** TO DO **
Whenever a line contains "corners", include it in the count; reply with the number of such lines in the data and nothing else.

Electronics engineering source data:
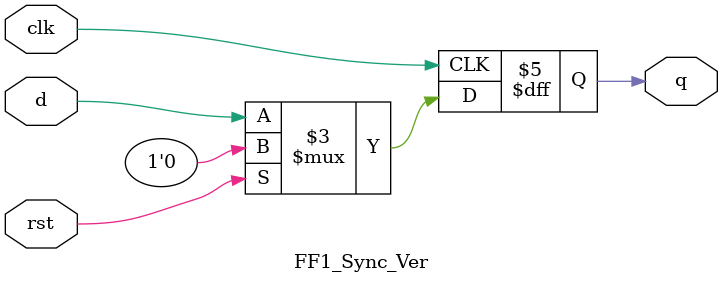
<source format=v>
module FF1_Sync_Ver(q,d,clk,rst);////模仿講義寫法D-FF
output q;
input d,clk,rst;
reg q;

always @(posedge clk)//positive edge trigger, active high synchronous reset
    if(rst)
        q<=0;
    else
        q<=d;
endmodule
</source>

--

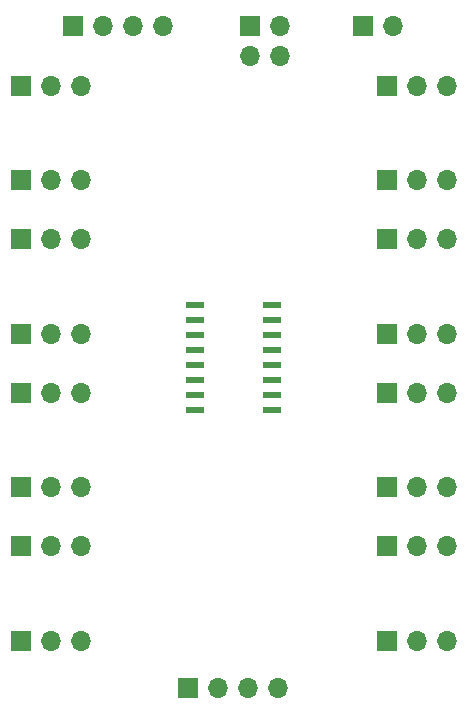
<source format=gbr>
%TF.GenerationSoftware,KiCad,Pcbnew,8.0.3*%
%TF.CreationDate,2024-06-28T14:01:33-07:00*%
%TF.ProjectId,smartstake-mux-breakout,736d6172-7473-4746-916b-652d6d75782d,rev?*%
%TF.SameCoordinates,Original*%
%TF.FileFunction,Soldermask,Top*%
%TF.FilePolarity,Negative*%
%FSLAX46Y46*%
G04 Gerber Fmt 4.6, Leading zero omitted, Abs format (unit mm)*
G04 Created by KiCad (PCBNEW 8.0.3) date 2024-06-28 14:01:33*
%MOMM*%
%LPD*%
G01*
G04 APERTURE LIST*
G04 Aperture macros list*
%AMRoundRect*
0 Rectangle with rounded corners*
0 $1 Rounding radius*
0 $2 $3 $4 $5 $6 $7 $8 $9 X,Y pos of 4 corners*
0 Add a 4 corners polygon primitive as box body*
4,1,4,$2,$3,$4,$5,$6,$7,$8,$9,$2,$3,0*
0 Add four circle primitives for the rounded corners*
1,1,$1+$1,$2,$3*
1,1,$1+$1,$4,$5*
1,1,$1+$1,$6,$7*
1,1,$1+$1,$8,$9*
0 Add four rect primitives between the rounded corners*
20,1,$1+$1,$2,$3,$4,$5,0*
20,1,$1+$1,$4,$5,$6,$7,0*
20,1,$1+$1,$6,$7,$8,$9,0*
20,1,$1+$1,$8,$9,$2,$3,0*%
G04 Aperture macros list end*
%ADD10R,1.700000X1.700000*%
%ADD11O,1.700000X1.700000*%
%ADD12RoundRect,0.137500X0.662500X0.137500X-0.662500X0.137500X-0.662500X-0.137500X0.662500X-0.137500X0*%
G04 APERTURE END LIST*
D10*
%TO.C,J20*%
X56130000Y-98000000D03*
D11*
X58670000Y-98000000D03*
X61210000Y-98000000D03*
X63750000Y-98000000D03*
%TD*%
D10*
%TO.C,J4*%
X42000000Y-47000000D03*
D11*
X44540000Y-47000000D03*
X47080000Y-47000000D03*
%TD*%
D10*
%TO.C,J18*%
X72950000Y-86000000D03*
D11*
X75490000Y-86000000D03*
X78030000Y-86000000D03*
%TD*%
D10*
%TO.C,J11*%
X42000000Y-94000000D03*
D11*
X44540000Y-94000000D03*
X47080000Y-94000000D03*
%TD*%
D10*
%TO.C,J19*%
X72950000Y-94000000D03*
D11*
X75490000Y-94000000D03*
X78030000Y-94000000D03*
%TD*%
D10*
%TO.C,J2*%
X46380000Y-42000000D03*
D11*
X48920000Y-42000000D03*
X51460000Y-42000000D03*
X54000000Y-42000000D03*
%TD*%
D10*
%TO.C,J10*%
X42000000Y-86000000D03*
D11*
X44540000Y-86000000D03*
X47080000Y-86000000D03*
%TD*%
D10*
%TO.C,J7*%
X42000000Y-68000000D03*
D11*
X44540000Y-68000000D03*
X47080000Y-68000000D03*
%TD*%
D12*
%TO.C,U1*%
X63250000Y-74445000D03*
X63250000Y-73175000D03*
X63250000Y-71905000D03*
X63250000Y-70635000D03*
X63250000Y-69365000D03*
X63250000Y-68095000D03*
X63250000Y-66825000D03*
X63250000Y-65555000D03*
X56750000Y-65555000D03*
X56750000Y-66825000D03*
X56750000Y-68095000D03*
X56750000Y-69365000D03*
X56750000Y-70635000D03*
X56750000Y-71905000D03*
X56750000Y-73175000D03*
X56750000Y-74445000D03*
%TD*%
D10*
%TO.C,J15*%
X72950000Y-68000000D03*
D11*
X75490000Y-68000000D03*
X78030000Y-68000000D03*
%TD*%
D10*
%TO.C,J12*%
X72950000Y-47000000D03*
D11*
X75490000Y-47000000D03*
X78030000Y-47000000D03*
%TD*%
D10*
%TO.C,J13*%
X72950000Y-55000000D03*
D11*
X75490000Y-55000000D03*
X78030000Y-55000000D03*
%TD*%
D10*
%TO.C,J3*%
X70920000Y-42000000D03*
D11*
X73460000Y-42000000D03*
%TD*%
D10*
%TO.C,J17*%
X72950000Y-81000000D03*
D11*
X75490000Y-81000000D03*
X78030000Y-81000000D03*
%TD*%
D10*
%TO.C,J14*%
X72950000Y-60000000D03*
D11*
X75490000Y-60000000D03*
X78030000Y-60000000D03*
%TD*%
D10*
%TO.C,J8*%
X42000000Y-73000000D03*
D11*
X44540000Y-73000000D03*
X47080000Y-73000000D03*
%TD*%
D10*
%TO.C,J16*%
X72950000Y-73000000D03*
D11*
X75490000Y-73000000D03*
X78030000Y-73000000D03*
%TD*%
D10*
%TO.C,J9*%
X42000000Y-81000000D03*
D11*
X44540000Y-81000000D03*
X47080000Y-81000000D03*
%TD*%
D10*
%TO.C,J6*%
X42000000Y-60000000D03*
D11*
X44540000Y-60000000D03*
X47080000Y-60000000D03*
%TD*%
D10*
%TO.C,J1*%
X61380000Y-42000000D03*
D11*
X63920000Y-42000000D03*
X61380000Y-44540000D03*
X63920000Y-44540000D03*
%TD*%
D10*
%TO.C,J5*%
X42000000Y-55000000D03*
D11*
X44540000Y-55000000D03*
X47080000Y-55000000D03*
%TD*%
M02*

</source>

** ANSWER **
5